La psychologue du travail Elisabeth Pélegrin-Genel reste prudente. « Gare à ce que les collaborateurs ne perdent pas une certaine familiarité à se côtoyer. Si les gens se retrouvent à travailler seul dans leur coin, ils ne verront aucun intérêt à revenir au bureau. » C’est ce qui a poussé Claranet à chercher de nouveaux locaux pour cet été. Fini les rangées de bureaux individuels dans de grands open spaces . « Après la crise sanitaire, nous aurons surtout besoin de salles de réunion et d’espaces créatifs pour encourager l’innovation et les échanges tant au sein des services qu’entre les services », explique la DRH.
Télétravail : comment les organisations cherchent leur nouvel équilibre
Faire des ponts, effacer les murs… C’est justement l’une des vertus de Bridge, le nouveau siège d’Orange à Issy-les-Moulineaux (Hauts-de-Seine). Le bâtiment de 56.000 m2, inauguré en juin en bordure de Seine, est entièrement pensé à l’horizontale. « Bridge a été lancé avant la pandémie mais il a été tellement bien conçu qu’il répond parfaitement aux nouveaux besoins, tant en termes de densité que d’usage », se félicite Gervais Pellissier, directeur des ressources humaines et de la transformation au sein d’Orange.

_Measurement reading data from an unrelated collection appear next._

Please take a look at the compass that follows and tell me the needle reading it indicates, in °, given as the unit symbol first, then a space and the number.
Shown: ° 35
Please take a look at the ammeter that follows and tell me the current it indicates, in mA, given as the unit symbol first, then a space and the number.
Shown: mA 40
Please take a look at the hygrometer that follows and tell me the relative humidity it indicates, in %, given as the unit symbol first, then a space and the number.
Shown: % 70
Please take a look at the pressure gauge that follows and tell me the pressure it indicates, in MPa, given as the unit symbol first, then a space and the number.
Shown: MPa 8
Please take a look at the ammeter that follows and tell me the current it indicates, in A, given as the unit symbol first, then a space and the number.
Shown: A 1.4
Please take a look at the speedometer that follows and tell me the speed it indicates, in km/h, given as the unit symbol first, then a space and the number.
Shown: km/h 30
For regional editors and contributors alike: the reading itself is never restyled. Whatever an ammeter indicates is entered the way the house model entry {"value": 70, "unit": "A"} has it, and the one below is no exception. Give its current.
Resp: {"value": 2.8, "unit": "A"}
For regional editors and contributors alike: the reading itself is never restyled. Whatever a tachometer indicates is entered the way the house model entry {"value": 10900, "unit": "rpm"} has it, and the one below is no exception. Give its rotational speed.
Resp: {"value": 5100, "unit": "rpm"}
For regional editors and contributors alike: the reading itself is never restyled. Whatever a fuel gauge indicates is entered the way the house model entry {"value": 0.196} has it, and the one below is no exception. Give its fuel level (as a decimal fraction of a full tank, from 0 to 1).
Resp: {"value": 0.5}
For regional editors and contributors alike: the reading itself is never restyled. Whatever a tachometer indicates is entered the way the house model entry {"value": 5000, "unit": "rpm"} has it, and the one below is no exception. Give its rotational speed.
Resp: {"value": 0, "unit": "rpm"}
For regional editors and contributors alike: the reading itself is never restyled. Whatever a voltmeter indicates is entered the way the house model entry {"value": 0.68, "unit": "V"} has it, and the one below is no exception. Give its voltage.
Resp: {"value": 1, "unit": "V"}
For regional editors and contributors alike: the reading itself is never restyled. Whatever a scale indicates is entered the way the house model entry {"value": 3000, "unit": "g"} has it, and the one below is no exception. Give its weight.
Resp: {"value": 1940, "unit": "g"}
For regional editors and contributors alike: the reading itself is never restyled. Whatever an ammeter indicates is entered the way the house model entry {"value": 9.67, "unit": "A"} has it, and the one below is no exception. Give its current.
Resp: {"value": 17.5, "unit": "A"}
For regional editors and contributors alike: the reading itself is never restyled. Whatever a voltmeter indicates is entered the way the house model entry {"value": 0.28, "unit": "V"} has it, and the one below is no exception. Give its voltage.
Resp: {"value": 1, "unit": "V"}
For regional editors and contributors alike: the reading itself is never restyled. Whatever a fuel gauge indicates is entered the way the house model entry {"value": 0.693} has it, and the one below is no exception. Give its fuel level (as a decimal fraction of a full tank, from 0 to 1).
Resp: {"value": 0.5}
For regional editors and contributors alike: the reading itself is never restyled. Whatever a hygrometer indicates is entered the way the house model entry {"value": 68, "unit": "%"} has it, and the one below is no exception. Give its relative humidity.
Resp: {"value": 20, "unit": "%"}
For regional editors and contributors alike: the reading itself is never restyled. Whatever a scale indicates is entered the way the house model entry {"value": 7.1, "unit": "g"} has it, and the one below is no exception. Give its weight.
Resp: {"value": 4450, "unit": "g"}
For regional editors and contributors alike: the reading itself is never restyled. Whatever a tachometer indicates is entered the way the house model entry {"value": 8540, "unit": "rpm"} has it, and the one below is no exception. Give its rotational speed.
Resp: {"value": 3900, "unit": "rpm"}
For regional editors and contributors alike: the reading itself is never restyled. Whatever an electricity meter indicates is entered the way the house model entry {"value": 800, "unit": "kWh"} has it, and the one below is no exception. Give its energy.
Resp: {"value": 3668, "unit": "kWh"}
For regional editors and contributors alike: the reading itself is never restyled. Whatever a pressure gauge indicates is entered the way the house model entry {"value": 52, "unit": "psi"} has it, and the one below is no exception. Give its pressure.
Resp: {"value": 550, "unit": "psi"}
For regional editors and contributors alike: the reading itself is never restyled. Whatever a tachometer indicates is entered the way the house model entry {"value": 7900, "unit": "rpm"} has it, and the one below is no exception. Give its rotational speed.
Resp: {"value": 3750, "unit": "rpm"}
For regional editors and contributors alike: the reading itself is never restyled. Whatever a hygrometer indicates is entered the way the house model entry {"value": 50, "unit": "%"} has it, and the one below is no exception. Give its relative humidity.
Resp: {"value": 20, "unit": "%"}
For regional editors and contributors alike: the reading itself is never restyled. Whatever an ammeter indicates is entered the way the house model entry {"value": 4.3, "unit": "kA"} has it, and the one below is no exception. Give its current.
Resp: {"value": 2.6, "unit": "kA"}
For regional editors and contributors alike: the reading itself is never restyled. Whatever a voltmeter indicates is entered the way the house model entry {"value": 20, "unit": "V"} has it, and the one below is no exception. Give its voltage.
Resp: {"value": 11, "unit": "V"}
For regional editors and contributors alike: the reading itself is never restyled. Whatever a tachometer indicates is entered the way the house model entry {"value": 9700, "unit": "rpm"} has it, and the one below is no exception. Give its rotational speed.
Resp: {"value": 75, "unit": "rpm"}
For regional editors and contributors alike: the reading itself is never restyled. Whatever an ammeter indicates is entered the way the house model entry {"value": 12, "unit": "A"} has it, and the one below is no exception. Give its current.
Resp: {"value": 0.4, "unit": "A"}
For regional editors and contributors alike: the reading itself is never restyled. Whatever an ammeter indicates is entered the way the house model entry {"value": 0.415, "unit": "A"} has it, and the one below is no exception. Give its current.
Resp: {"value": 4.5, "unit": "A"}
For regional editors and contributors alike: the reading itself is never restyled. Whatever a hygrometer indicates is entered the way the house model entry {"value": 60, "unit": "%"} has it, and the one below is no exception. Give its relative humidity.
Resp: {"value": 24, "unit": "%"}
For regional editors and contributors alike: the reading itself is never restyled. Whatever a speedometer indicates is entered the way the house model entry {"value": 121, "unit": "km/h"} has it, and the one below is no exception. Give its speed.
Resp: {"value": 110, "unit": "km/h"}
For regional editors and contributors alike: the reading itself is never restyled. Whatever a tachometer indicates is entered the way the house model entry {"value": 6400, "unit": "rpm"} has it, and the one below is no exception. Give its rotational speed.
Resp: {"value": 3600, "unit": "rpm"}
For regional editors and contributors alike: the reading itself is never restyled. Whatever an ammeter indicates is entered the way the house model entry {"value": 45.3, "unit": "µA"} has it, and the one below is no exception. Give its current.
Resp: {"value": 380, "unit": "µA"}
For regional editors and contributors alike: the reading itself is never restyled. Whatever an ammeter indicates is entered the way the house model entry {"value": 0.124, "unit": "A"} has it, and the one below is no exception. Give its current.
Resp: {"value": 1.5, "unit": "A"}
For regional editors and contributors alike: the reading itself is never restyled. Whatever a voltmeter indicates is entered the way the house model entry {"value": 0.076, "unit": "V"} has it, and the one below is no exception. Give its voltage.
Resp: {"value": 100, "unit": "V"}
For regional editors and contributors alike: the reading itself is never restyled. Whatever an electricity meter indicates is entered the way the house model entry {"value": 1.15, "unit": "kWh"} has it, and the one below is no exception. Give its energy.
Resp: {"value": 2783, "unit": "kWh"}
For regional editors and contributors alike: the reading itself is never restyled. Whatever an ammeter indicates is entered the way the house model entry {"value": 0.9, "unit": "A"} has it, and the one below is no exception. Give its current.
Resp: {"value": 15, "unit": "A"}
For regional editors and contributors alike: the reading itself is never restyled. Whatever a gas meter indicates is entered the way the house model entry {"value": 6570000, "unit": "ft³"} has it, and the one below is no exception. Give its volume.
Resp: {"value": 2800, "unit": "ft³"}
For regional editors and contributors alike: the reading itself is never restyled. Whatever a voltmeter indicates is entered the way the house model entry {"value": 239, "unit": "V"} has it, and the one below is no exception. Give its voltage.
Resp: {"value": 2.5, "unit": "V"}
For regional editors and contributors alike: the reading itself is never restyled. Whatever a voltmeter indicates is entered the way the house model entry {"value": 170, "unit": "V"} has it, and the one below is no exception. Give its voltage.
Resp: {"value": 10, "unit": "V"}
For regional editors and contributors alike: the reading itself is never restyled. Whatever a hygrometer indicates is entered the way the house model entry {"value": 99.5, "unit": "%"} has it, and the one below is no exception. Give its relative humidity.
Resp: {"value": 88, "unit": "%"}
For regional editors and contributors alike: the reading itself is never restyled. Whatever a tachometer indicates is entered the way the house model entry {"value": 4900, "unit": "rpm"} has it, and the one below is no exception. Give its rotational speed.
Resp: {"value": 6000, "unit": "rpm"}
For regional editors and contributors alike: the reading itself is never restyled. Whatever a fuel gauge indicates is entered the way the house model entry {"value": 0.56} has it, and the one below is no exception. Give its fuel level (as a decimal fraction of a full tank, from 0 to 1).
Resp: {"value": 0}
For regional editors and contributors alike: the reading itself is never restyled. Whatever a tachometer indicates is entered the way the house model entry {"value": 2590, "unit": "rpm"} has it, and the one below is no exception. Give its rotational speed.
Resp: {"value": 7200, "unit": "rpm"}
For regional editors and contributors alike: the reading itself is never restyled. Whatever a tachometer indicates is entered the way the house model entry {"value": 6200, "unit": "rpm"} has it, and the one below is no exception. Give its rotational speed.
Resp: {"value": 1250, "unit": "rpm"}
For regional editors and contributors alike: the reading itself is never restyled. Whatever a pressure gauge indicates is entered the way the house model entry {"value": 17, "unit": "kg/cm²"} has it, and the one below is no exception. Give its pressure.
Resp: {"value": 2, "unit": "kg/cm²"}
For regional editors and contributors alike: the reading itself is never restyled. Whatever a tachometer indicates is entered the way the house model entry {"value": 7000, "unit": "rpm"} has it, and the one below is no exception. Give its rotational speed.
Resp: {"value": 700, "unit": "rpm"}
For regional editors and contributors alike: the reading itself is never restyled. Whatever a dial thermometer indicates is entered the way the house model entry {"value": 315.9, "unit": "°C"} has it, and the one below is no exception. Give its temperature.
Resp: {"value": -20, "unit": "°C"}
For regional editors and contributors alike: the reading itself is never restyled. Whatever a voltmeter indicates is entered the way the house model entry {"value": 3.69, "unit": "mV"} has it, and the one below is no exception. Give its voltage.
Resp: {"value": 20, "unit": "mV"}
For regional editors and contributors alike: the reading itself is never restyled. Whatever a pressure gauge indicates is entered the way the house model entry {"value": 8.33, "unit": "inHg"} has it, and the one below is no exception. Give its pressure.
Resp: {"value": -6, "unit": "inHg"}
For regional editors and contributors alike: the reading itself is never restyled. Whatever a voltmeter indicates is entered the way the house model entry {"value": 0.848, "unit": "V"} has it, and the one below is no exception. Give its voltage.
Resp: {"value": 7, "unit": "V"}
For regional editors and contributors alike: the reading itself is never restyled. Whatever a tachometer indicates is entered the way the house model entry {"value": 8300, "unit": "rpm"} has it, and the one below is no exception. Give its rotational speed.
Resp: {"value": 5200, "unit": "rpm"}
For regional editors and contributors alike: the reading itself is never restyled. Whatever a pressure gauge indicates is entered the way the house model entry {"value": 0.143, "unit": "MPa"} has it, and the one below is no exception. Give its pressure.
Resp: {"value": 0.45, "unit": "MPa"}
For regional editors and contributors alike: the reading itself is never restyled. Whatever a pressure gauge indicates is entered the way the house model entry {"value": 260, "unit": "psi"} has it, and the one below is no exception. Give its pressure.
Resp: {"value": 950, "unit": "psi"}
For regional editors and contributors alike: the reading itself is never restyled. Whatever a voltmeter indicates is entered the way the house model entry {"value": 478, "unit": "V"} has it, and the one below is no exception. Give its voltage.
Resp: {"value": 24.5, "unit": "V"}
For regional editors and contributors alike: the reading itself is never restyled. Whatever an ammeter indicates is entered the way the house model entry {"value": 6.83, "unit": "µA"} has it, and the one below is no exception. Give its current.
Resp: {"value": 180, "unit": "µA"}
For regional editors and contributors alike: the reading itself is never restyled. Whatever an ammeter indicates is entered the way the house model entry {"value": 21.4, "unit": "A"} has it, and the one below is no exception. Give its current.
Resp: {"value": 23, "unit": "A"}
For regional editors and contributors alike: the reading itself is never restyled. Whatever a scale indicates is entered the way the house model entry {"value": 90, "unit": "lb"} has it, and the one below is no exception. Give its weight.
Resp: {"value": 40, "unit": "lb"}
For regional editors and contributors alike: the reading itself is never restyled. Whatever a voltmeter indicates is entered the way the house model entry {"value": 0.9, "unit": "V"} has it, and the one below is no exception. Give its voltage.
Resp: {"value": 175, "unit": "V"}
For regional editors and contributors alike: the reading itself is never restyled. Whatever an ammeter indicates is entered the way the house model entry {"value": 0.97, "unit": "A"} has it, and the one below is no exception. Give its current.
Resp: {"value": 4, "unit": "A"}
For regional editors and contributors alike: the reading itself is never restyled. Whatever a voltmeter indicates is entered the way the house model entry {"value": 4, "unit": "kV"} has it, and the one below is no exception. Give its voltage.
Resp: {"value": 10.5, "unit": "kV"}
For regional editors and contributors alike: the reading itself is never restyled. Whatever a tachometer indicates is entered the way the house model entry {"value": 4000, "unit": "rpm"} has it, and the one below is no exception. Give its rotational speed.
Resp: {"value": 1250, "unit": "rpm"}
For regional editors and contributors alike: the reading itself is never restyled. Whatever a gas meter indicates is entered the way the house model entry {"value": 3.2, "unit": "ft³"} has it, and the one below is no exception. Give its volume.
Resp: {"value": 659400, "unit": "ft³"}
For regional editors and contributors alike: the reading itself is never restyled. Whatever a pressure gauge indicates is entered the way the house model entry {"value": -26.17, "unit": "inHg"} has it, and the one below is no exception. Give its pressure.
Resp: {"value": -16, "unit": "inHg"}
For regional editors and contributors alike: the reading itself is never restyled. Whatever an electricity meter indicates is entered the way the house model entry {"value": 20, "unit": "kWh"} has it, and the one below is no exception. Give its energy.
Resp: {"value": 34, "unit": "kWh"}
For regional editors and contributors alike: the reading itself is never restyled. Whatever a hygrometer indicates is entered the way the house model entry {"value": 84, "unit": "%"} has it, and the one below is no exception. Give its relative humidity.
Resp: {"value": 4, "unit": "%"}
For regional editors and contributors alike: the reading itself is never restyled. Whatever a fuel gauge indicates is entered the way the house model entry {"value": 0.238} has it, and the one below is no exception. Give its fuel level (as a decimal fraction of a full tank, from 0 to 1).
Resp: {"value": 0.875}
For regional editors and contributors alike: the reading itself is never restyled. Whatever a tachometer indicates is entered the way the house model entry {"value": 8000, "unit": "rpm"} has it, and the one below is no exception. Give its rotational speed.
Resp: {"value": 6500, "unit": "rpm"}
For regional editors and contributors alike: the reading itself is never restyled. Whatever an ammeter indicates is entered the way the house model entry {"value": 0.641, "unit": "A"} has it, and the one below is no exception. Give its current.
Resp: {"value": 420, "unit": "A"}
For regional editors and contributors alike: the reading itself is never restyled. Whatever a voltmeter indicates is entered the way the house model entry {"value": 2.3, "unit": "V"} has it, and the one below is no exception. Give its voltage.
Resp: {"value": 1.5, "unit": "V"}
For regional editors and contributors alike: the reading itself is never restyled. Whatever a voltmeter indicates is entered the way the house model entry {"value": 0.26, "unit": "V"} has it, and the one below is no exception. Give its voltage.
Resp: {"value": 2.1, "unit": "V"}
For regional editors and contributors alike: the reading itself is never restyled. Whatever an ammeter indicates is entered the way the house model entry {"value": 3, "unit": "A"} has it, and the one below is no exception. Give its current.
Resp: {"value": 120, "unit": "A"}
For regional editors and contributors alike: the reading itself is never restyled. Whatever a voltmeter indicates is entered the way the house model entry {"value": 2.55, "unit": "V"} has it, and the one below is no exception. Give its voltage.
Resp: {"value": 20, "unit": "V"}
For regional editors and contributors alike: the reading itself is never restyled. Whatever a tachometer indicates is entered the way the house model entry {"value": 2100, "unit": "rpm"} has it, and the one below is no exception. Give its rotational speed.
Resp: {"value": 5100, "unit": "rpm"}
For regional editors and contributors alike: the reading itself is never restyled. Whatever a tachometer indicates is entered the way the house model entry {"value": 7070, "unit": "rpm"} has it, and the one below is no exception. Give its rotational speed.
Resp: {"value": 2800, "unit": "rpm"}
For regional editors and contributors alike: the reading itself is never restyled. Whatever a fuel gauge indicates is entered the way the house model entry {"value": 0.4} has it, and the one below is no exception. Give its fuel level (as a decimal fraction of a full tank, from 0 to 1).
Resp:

Salle de fitness, conciergerie, terrasses connectées, bulles de travail, tout est fait pour que les 3.000 collaborateurs attendus s’y sentent mieux qu’à la maison. « Contrairement à une tour, les grands plateaux offriront la possibilité à chacun de croiser plusieurs collègues par jour. Ce sont principalement ces interactions formelles et informelles que vont rechercher nos collaborateurs en revenant au bureau », assure Gervais Pellissier.